---- Supplied passage

SQL Analytical Functions
Introduction
SQL Analytical Functions (also known as Window Functions) are powerful tools that perform calculations across a set of table rows related to the current row. Unlike regular aggregate functions that group rows into a single output row, analytical functions operate on a window or "frame" of rows while preserving the identity of each row. This allows for complex analysis and reporting capabilities directly within your SQL queries.
These functions are particularly valuable when you need to:
- Calculate running totals or moving averages
- Rank items within groups
- Compare values between rows
- Analyze trends over time
- Create sophisticated reports without complex subqueries or temporary tables
In this guide, we'll explore the most commonly used analytical functions, their syntax, and practical applications to help you leverage their power in your database queries.
Understanding the Window Concept
Before diving into specific functions, let's understand the concept of a "window" in SQL.
A window defines a set of rows on which a function operates. It's specified using the OVER
clause, which can include:
- PARTITION BY: Divides rows into groups (similar to GROUP BY)

--------
---- Provided data

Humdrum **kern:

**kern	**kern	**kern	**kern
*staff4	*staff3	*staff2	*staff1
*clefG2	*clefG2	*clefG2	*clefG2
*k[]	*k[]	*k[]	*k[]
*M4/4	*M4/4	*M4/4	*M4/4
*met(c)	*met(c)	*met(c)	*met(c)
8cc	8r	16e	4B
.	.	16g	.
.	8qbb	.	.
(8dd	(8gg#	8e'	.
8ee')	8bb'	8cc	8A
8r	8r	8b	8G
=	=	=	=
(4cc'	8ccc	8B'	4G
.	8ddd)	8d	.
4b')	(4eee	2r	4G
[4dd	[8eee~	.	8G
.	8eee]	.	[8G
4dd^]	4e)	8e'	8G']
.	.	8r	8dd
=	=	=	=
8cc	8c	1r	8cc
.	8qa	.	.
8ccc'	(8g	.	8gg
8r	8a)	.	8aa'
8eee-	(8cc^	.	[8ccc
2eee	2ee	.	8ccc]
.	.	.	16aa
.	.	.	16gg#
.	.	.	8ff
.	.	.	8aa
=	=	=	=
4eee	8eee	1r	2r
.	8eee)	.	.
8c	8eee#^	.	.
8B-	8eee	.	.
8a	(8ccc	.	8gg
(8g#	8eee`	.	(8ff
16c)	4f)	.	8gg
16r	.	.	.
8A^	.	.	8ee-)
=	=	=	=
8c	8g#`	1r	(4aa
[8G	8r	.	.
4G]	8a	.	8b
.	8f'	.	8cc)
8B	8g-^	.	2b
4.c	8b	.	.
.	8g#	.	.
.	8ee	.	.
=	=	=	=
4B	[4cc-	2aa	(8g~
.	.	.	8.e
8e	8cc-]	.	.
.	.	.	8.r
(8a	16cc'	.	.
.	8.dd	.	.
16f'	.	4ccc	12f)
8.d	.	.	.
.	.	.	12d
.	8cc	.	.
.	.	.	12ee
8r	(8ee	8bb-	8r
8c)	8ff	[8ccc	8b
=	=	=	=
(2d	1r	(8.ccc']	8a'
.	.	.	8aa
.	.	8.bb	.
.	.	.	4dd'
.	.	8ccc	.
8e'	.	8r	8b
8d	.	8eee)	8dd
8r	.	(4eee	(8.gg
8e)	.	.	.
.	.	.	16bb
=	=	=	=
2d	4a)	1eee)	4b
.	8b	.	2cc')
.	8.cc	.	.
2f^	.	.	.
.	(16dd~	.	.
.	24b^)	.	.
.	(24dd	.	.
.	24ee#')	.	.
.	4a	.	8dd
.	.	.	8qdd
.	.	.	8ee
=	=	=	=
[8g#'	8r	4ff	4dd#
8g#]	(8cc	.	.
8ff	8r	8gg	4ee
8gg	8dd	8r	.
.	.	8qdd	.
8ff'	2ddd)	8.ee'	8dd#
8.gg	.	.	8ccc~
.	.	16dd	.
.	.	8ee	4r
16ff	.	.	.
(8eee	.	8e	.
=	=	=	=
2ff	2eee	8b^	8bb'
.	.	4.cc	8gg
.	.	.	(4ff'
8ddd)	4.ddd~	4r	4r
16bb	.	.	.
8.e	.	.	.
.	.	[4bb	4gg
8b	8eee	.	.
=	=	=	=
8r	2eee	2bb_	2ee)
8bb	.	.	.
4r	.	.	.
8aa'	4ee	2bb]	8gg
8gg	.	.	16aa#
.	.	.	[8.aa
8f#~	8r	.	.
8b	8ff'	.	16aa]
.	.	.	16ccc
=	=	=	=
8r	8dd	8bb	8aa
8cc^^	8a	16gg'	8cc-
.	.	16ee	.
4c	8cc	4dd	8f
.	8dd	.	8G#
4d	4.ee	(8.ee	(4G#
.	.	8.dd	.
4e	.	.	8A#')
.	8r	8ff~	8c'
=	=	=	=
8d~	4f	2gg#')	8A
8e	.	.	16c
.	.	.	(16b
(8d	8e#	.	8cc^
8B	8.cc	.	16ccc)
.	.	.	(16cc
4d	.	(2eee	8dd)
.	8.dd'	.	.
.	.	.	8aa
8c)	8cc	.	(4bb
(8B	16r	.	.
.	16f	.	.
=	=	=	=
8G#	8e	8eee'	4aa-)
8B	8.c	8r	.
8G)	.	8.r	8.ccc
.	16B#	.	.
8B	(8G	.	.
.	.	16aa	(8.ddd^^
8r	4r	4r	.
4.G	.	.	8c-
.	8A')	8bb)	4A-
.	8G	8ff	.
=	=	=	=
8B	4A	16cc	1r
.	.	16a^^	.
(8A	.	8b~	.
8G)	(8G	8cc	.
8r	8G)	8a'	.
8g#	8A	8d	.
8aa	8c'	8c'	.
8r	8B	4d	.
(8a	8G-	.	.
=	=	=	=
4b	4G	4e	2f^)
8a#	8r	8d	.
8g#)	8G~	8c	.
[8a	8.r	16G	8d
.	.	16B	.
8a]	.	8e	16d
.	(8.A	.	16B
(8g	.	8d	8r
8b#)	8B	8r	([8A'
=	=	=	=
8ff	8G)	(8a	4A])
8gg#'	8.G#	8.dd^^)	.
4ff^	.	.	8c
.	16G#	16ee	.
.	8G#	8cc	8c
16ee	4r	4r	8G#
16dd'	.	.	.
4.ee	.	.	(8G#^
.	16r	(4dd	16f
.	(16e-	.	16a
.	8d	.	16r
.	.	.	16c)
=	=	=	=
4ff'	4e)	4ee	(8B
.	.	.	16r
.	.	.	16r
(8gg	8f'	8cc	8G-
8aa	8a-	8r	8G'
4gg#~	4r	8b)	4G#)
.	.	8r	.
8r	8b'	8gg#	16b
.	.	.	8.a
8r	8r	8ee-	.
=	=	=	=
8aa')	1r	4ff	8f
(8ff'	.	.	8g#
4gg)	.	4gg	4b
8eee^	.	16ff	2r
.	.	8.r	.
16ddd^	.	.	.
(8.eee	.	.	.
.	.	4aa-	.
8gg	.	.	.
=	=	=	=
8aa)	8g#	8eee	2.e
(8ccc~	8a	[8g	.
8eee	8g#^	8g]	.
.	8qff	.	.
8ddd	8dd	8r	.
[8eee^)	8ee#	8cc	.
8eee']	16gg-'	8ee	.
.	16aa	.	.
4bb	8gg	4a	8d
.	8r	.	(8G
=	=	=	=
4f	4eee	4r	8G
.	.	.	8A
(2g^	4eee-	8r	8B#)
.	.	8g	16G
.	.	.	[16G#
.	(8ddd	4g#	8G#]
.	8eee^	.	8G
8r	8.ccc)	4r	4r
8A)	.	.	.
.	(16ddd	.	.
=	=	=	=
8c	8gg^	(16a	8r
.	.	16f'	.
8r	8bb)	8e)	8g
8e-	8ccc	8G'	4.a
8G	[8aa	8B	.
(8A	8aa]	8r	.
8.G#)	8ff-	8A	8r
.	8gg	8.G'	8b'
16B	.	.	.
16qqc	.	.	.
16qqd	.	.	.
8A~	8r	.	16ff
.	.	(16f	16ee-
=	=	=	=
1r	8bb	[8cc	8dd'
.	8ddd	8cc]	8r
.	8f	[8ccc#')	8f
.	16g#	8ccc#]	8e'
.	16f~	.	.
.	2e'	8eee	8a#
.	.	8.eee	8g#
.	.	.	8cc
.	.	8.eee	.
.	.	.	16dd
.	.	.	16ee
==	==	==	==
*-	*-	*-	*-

--------

▸ Exercise objective:
Render this sentence from the SQL analytical functions page in Spanish: "A window defines a set of rows on which a function operates."

▸ Complete answer:
Una ventana define un conjunto de filas sobre las que opera una función.